## Text excerpt
Are alternative assets the next big thing in real estate?

SHANGHAI, 11 April 2018 – Investors are increasingly turning to alternative real estate sectors to take advantage of their attractive yields and long-term growth prospects in Asia Pacific, says property consultancy firm JLL.

April 15, 2018

Increased interest in self-storage, data centres, student accommodation, education and aged care as investors chase yield

SHANGHAI, 11 April 2018 – Investors are increasingly turning to alternative real estate sectors to take advantage of their attractive yields and long-term growth prospects in Asia Pacific, says property consultancy firm JLL.

In the first of a six-part research series focusing on 'The Rise of Alternative Real Estate in Asia Pacific', the report defines alternative sectors as non-traditional real estate assets such as aged care or nursing homes, student housing, education, data centres and laboratories.

"Globally, Asia Pacific's alternative real estate market is still relatively immature compared to Europe and the U.S. but interest is growing as investors continue to seek out new sectors to diversify assets and enhance returns," says Rohit Hemnani, COO and Head of Alternatives, Capital Markets, JLL Asia Pacific. "The way alternatives are structured presents a long-term operating lease, which provides a stable income stream and decreases market volatility."

According to JLL, estimated yields on alternatives such as data centers can range from four to six per cent in Tokyo and Singapore, and six to seven per cent for Sydney. By contrast, those for core assets such as office buildings can generate around 2.5 per cent in Tokyo and 4.5 per cent in Sydney, while shopping malls can command approximately five per cent in Australia and around 2.5 to 3 per cent in Tokyo.

Hemnani adds: "The top global buyers of alternatives are REITs, equity funds, investment managers, real estate operating companies and developers. In 2016 alone, these five groups of investors put over US$43 billion into the sector. In Asia Pacific, we're seeing a similar trend of developers and private equity allocating more capital to alternatives. REITs are especially active in countries like Japan for aged care."

The report explains that the outlook for alternatives in Asia Pacific is positive and will continue to gain momentum due to broad demographic shifts such as urbanisation, an ageing population, as well as the region's rising household wealth and increasing use of technology.

## Materials provided
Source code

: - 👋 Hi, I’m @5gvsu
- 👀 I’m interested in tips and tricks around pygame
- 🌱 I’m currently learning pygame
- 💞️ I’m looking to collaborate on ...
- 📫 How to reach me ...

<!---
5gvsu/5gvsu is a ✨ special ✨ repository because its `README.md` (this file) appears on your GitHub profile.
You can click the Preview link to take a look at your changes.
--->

## Questions on the material
[1] Pick out every line in the rows that contains the word "your", and copy each one.
[2] Carry on the article about alternative real estate assets in Asia Pacific from its final sentence.

## Numbered responses
[1]
5gvsu/5gvsu is a ✨ special ✨ repository because its `README.md` (this file) appears on your GitHub profile.
You can click the Preview link to take a look at your changes.

[2]
Asset classes like education and self-storage will stand to benefit from the growth of the urban population in Asia Pacific, which will account for over 400 million people by 2027. Rapid adoption of smart phones, cloud computing and the Internet of Things will drive a surge in demand for data centres, bolstered by an additional 560 million internet users over the next decade in the region.

Meanwhile, the region's ageing population will rise by an additional 146 million people within the next 10 years, contributing to the expansion of senior housing and nursing homes.

The challenge ahead

Despite these strong demand drivers, there remain a number of barriers to entry. Typically, aged care and data centres are highly regulated by governments so managing them in accordance with local laws can be demanding. In Asia Pacific, the various alternative sectors sit across different levels of maturity, so understanding market fundamentals and operational capabilities can also pose as a challenge. However, it is evident that significant opportunities exist.

Hemnani explains: "With urbanisation rapidly growing across the region, international schools in Asia Pacific are forecast to multiply by three to four times to meet a target of 10 million students over the next 15 years. This will boost the education and student accommodation sectors that are well-positioned to grow in Australia, China, India and Southeast Asia."

"Similarly, the rise in the ageing population means that the senior housing market will fare well, particularly in Japan and China, as these markets provide enormous potential for growth."

For more information, please download 'The Rise of Alternative Real Estate in Asia Pacific: The Fundamentals' here.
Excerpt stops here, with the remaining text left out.